CPU Policy¶
Application Scenarios¶
By default, kubelet uses CFS quotas to enforce pod CPU limits. When a node runs many CPU-bound pods, the workload can move to different CPU cores depending on whether the pod is throttled and which CPU cores are available at scheduling time. Many workloads are not sensitive to this migration and thus work fine without any intervention. Some applications are CPU-sensitive. They are sensitive to:
CPU throttling
Context switching
Processor cache misses
Cross-socket memory access
Hyperthreads that are expected to run on the same physical CPU card
If your workloads are sensitive to any of these items, you can use Kubernetes CPU management policies to allocate dedicated CPU cores (through CPU core binding) to these workloads. This will shorten scheduling latency and improve application performance. The CPU manager preferentially allocates resources on a socket and full physical cores to avoid interference.
A CPU management policy is specified by using kubelet --cpu-manager-policy. By default, Kubernetes supports the following policies:
none: the default policy. The none policy explicitly enables the existing default CPU affinity scheme, providing no affinity beyond what the OS scheduler does automatically.
static: The static policy allows containers in guaranteed pods with integer CPU requests to be use dedicated CPU resources on nodes through CPU core binding.
Notes and Constraints¶
The CPU management policy cannot take effect on physical cloud server nodes.
Enabling CPU Management for the Default Node Pool¶
When creating a cluster, you can enable CPU management in Advanced Settings.
If this function is enabled, the static Kubernetes policy is used, where CPU core binding is used.
If this function is disabled, the none Kubernetes policy is used, where CPU core binding is not used.
Enabling CPU Management for a Custom Node Pool¶
You can configure a CPU management policy in a custom node pool. After the configuration, the kubelet parameter --cpu-manager-policy will be automatically modified on the node in the node pool.
Log in to the CCE console and click the cluster name to access the cluster console.
Choose Nodes in the navigation pane and click the Node Pools tab on the right. Locate the target node pool and choose More > Manage.
On the Manage Configurations page, change the cpu-manager-policy value to static in the kubelet area.
Click OK.
Allowing Pods to Exclusively Use the CPU Resources¶
Prerequisites:
Enable the static policy on the node. For details, see Enabling CPU Management for the Default Node Pool.
Both requests and limits must be configured in pods and their values must be the same integer.
If an init container needs to exclusively use CPUs, set its requests to the same as that of the service container. Otherwise, the service container does not inherit the CPU allocation result of the init container, and the CPU manager reserves more CPU resources than supposed. For more information, see App Containers can't inherit Init Containers CPUs - CPU Manager Static Policy.
You can use node affinity scheduling to schedule the configured pods to the nodes where the static policy is enabled. In this way, the pods can exclusively use the CPU resources.
Example YAML:
kind: Deployment
apiVersion: apps/v1
metadata:
name: test
spec:
replicas: 1
selector:
matchLabels:
app: test
template:
metadata:
labels:
app: test
spec:
containers:
- name: container-1
image: nginx:alpine
resources:
requests:
cpu: 2 # The value must be an integer and must be the same as that in limits.
memory: 2048Mi
limits:
cpu: 2 # The value must be an integer and must be the same as that in requests.
memory: 2048Mi
imagePullSecrets:
- name: default-secret
Verification¶
Take a node with 8 vCPUs and 16 GiB of memory as an example. Deploy a workload whose CPU request and limit are both 2 on the node beforehand.
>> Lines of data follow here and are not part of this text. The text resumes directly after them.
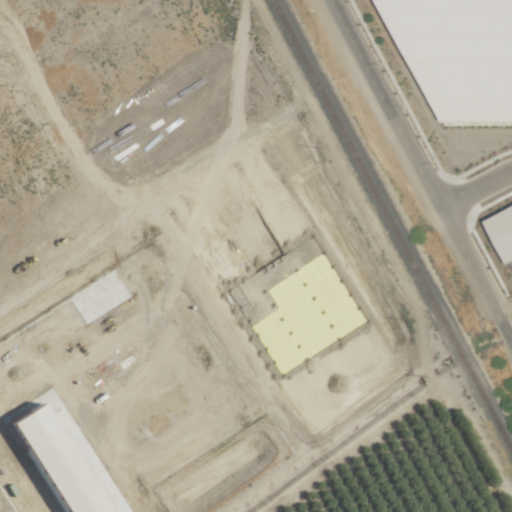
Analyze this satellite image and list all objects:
building: (474, 113)
road: (414, 159)
road: (476, 190)
railway: (392, 225)
building: (502, 229)
road: (504, 335)
road: (320, 434)
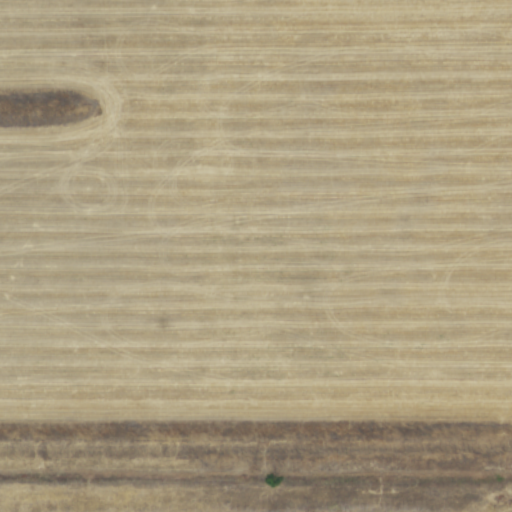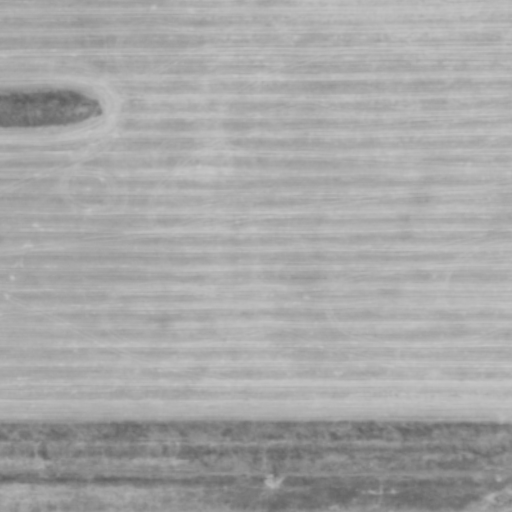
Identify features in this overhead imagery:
crop: (256, 256)
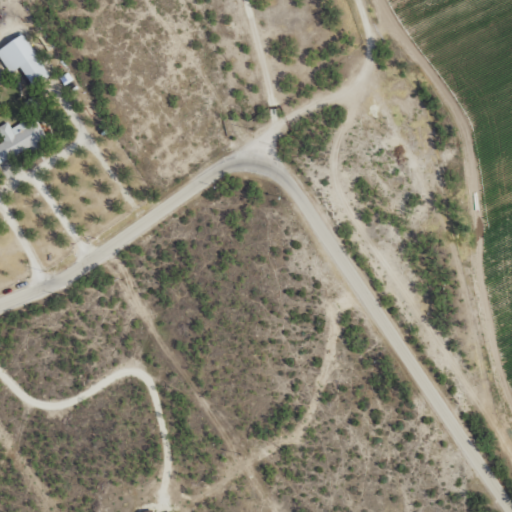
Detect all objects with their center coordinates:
building: (22, 58)
road: (237, 83)
building: (19, 138)
road: (123, 237)
road: (387, 328)
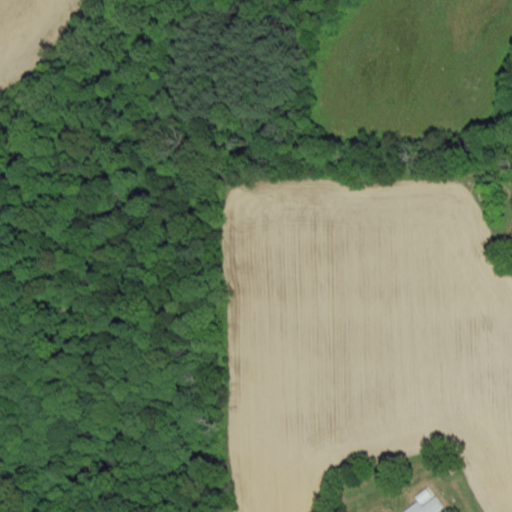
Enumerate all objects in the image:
crop: (28, 33)
building: (422, 505)
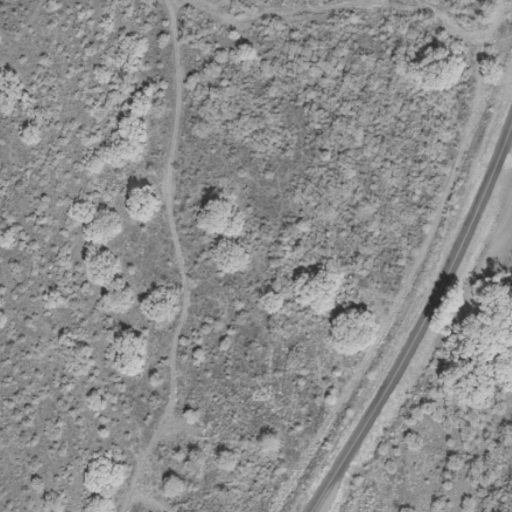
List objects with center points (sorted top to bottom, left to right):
road: (505, 158)
road: (420, 321)
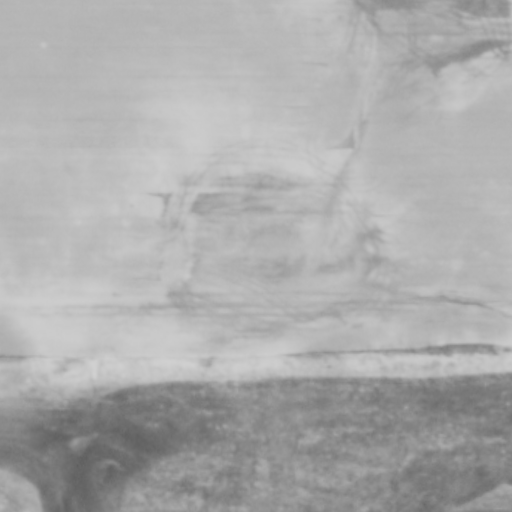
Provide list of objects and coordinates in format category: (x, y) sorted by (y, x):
road: (256, 360)
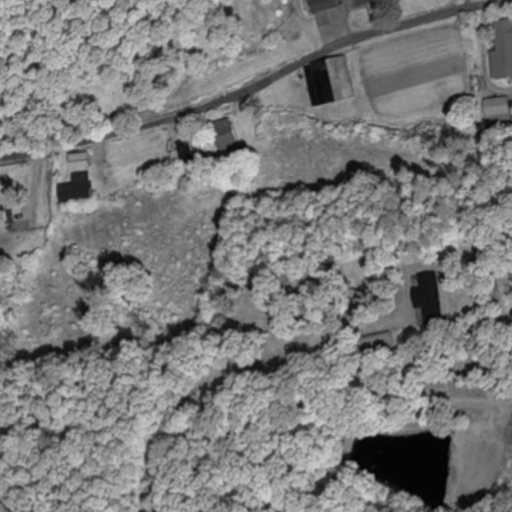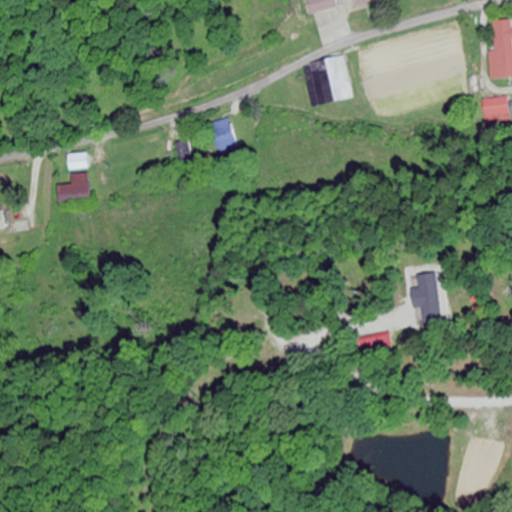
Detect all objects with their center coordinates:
building: (322, 6)
building: (502, 52)
building: (329, 83)
road: (258, 87)
building: (498, 112)
building: (224, 137)
building: (80, 162)
building: (77, 193)
building: (3, 221)
building: (427, 317)
building: (374, 343)
road: (361, 388)
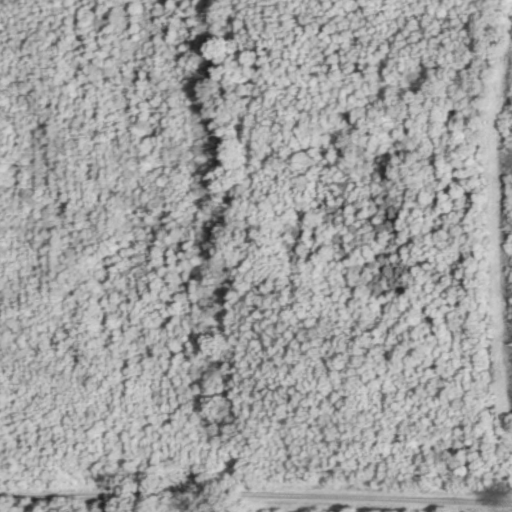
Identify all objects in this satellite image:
park: (256, 256)
road: (256, 494)
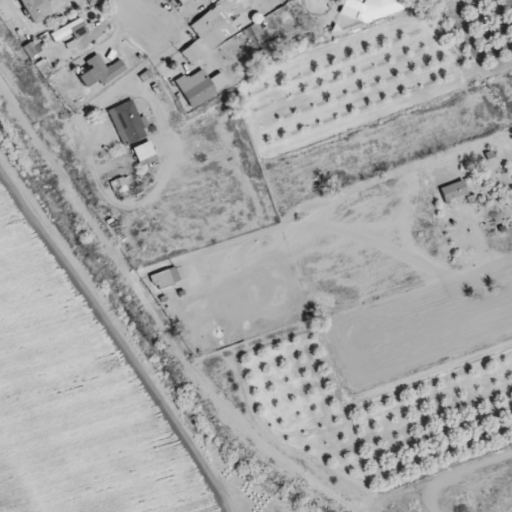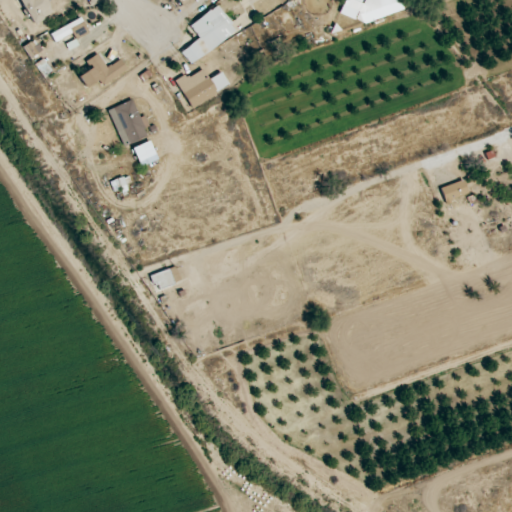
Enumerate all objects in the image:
road: (140, 16)
building: (195, 89)
road: (351, 146)
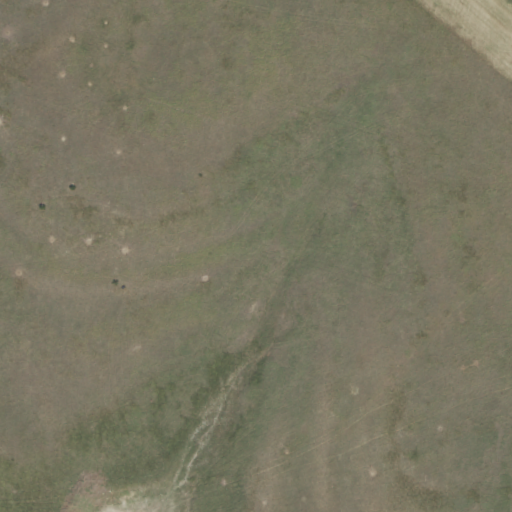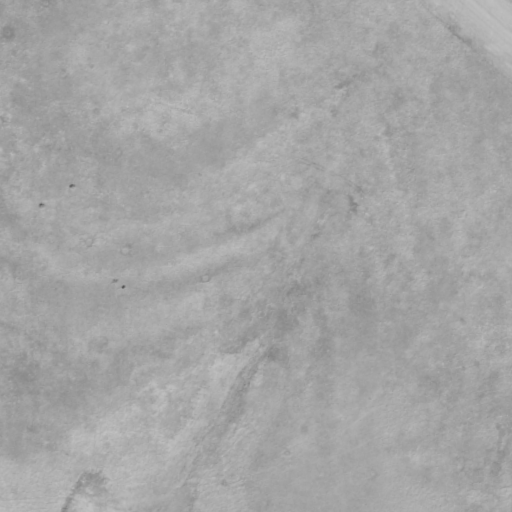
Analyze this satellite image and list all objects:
road: (251, 4)
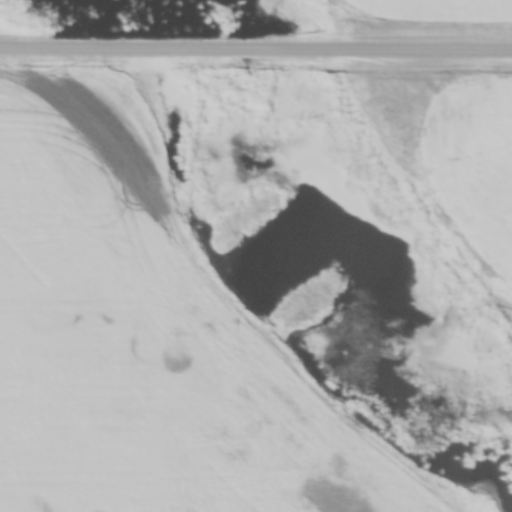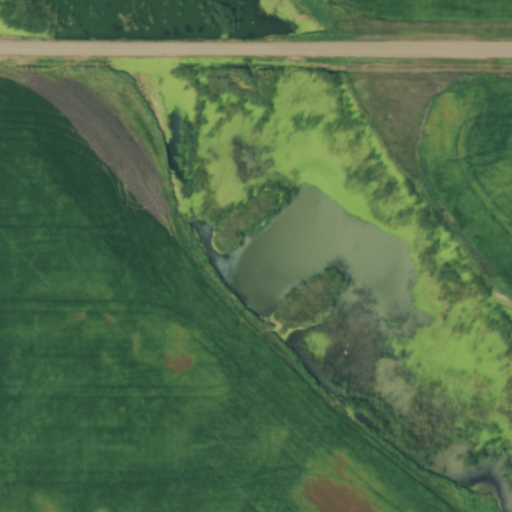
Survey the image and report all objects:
road: (256, 47)
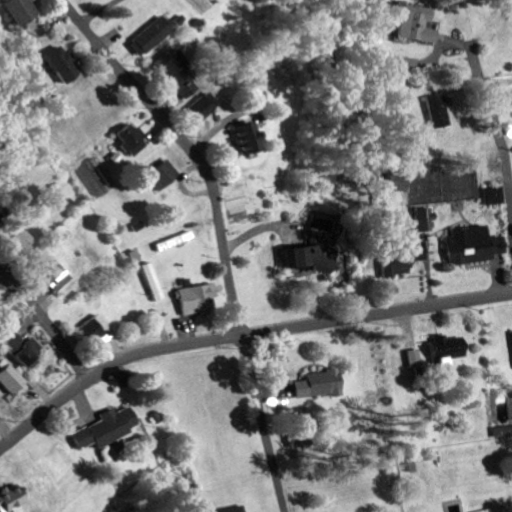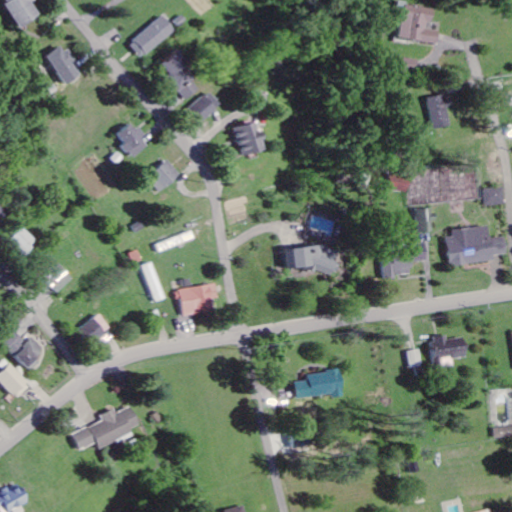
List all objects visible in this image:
building: (24, 11)
building: (423, 26)
road: (491, 33)
building: (156, 37)
building: (62, 60)
building: (416, 66)
building: (183, 77)
building: (206, 108)
building: (445, 112)
road: (494, 112)
building: (250, 139)
building: (135, 141)
building: (165, 176)
building: (402, 183)
building: (498, 196)
building: (428, 221)
road: (226, 232)
building: (24, 241)
building: (177, 242)
building: (478, 247)
building: (137, 257)
building: (315, 259)
building: (406, 261)
building: (53, 275)
building: (156, 282)
building: (200, 300)
road: (379, 316)
road: (46, 324)
building: (94, 330)
building: (23, 350)
building: (450, 350)
building: (417, 359)
road: (112, 366)
building: (13, 382)
building: (324, 385)
building: (110, 429)
building: (504, 433)
building: (11, 500)
building: (238, 510)
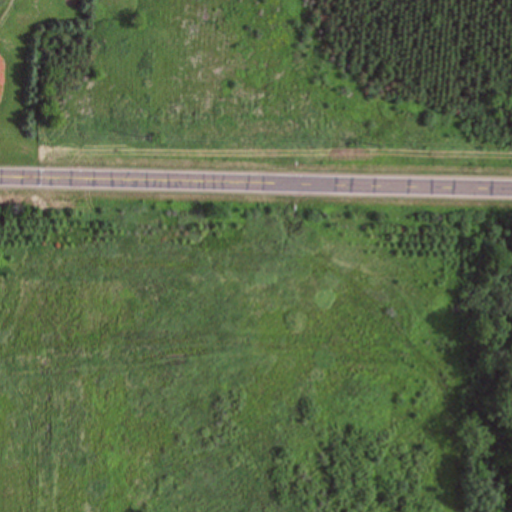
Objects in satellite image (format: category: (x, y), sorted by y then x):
road: (256, 169)
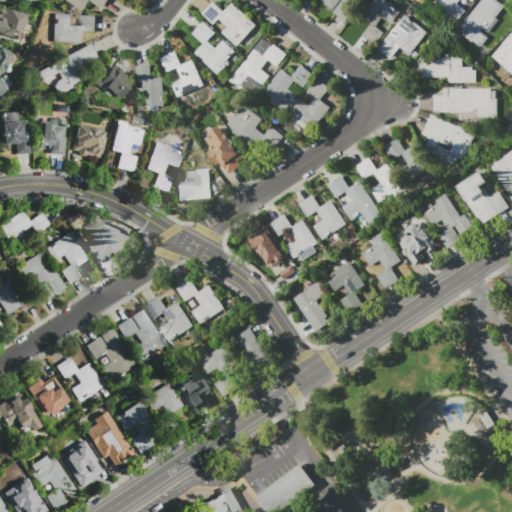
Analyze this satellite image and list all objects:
building: (15, 0)
building: (423, 0)
building: (425, 0)
building: (24, 1)
building: (86, 3)
building: (87, 3)
building: (341, 7)
building: (340, 8)
building: (452, 8)
building: (450, 9)
building: (377, 17)
building: (378, 18)
road: (160, 19)
building: (480, 19)
building: (481, 20)
building: (229, 21)
building: (10, 22)
building: (11, 23)
building: (232, 23)
building: (70, 27)
building: (70, 28)
building: (401, 37)
building: (402, 38)
building: (211, 48)
building: (211, 49)
road: (331, 51)
building: (504, 53)
building: (505, 55)
building: (3, 63)
building: (258, 64)
building: (68, 66)
building: (257, 66)
building: (446, 68)
building: (447, 68)
building: (68, 69)
building: (181, 73)
building: (182, 74)
building: (111, 80)
building: (112, 82)
building: (285, 85)
building: (287, 85)
building: (149, 86)
building: (148, 87)
building: (466, 101)
building: (467, 102)
building: (311, 106)
building: (312, 106)
building: (34, 116)
building: (251, 129)
building: (252, 129)
building: (13, 132)
building: (14, 133)
building: (49, 135)
building: (51, 137)
building: (88, 139)
building: (446, 139)
building: (448, 140)
building: (86, 141)
building: (124, 144)
building: (124, 145)
building: (222, 149)
building: (223, 149)
building: (407, 159)
building: (409, 159)
building: (161, 163)
building: (162, 164)
building: (504, 171)
building: (505, 171)
building: (380, 179)
building: (381, 180)
building: (192, 184)
building: (195, 186)
building: (480, 198)
building: (482, 198)
building: (354, 199)
building: (356, 200)
building: (323, 216)
building: (324, 216)
building: (448, 219)
building: (448, 221)
building: (19, 226)
building: (22, 227)
building: (295, 237)
building: (297, 237)
building: (104, 238)
building: (105, 238)
road: (182, 239)
building: (416, 239)
building: (416, 242)
road: (184, 243)
building: (267, 247)
building: (266, 250)
building: (67, 255)
building: (68, 255)
building: (382, 258)
building: (383, 259)
road: (507, 266)
building: (41, 275)
building: (39, 276)
building: (294, 276)
building: (346, 284)
building: (347, 285)
road: (479, 285)
building: (11, 296)
building: (8, 299)
building: (201, 300)
building: (201, 301)
building: (311, 304)
building: (312, 306)
road: (499, 314)
road: (413, 315)
building: (169, 317)
road: (481, 317)
building: (170, 318)
building: (0, 325)
building: (139, 334)
building: (141, 334)
building: (249, 346)
building: (251, 348)
building: (109, 354)
building: (111, 354)
road: (494, 366)
building: (219, 367)
parking lot: (495, 368)
building: (221, 370)
building: (77, 378)
building: (80, 378)
traffic signals: (314, 379)
road: (304, 386)
building: (194, 389)
building: (194, 390)
building: (46, 395)
building: (46, 396)
building: (162, 401)
building: (163, 401)
fountain: (453, 411)
building: (17, 413)
park: (427, 414)
building: (18, 415)
road: (283, 415)
building: (130, 416)
building: (485, 419)
building: (135, 425)
road: (230, 433)
building: (1, 436)
building: (1, 437)
building: (106, 439)
road: (286, 439)
building: (108, 440)
road: (331, 452)
road: (503, 453)
building: (77, 460)
building: (80, 463)
road: (252, 464)
road: (317, 469)
road: (428, 473)
road: (196, 477)
building: (51, 479)
road: (160, 479)
building: (51, 480)
building: (284, 489)
road: (396, 489)
building: (266, 494)
building: (22, 495)
building: (22, 498)
road: (131, 498)
building: (222, 502)
building: (2, 508)
building: (2, 508)
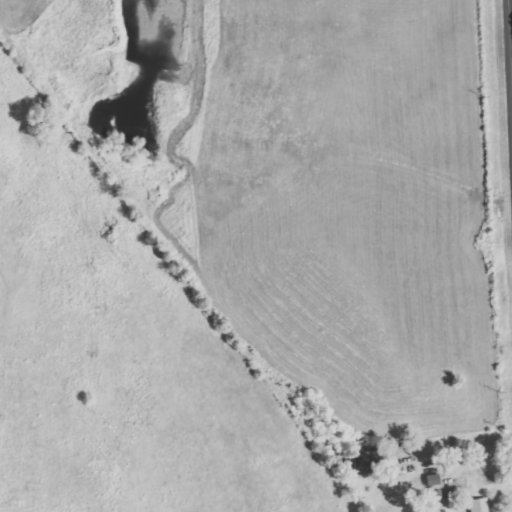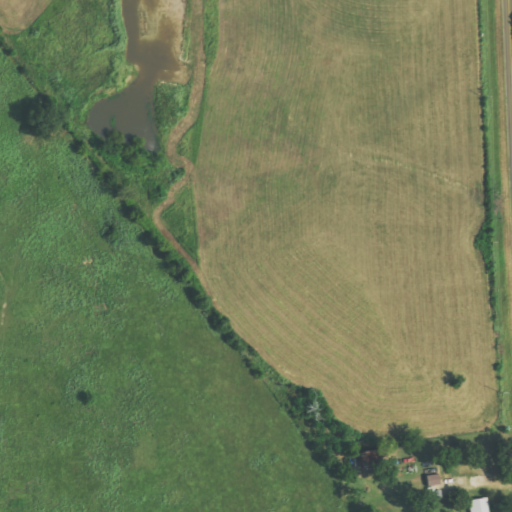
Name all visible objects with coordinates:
building: (369, 460)
building: (433, 479)
building: (434, 492)
building: (479, 505)
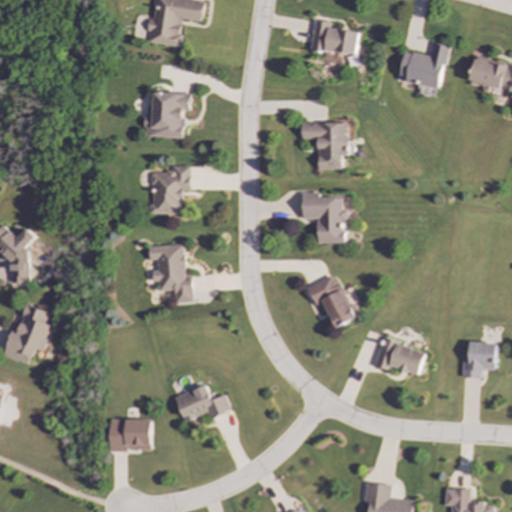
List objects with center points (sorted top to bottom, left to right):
road: (496, 4)
building: (172, 20)
building: (172, 20)
building: (332, 39)
building: (333, 39)
building: (423, 67)
building: (424, 67)
building: (492, 74)
building: (492, 75)
building: (165, 115)
building: (165, 116)
building: (326, 143)
building: (327, 143)
building: (166, 190)
building: (167, 191)
building: (324, 217)
building: (324, 217)
building: (16, 253)
building: (16, 253)
building: (170, 271)
building: (170, 272)
building: (332, 302)
building: (332, 302)
road: (253, 311)
building: (29, 335)
building: (30, 335)
building: (398, 357)
building: (398, 358)
building: (476, 359)
building: (476, 359)
building: (200, 404)
building: (201, 405)
building: (130, 435)
building: (130, 435)
road: (237, 483)
road: (60, 489)
building: (384, 499)
building: (384, 500)
building: (463, 502)
building: (463, 502)
building: (296, 511)
building: (296, 511)
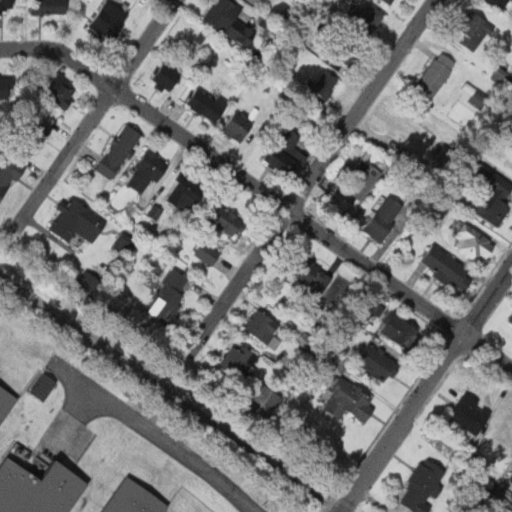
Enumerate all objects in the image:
building: (389, 1)
building: (497, 3)
building: (6, 4)
building: (48, 6)
building: (50, 6)
building: (361, 16)
building: (365, 16)
building: (109, 19)
building: (108, 20)
building: (223, 20)
building: (228, 20)
building: (471, 29)
building: (470, 30)
building: (339, 48)
building: (346, 49)
building: (496, 73)
building: (167, 75)
building: (430, 75)
building: (434, 75)
building: (164, 76)
building: (319, 84)
building: (324, 84)
building: (8, 85)
building: (510, 85)
building: (6, 87)
building: (63, 89)
building: (58, 91)
building: (471, 92)
building: (475, 96)
building: (209, 104)
building: (204, 105)
road: (92, 114)
building: (240, 125)
building: (238, 126)
building: (118, 150)
building: (121, 150)
building: (510, 150)
building: (289, 151)
building: (284, 153)
building: (149, 170)
building: (7, 171)
building: (11, 171)
building: (146, 173)
road: (308, 177)
building: (351, 190)
road: (263, 191)
building: (485, 192)
building: (189, 193)
building: (346, 194)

Log in to the node where the workload is running and check the /var/lib/kubelet/cpu_manager_state output.
cat /var/lib/kubelet/cpu_manager_state
The command output is as follows:
{"policyName":"static","defaultCpuSet":"0-1,4-7","entries":{"de14506d-0408-411f-bbb9-822866b58ae2":{"container-1":"2-3"}},"checksum":3744493798}
If the policyName is static, the policy has been configured.
Value 2-3 indicates the set of CPUs that can be used by containers in the pod.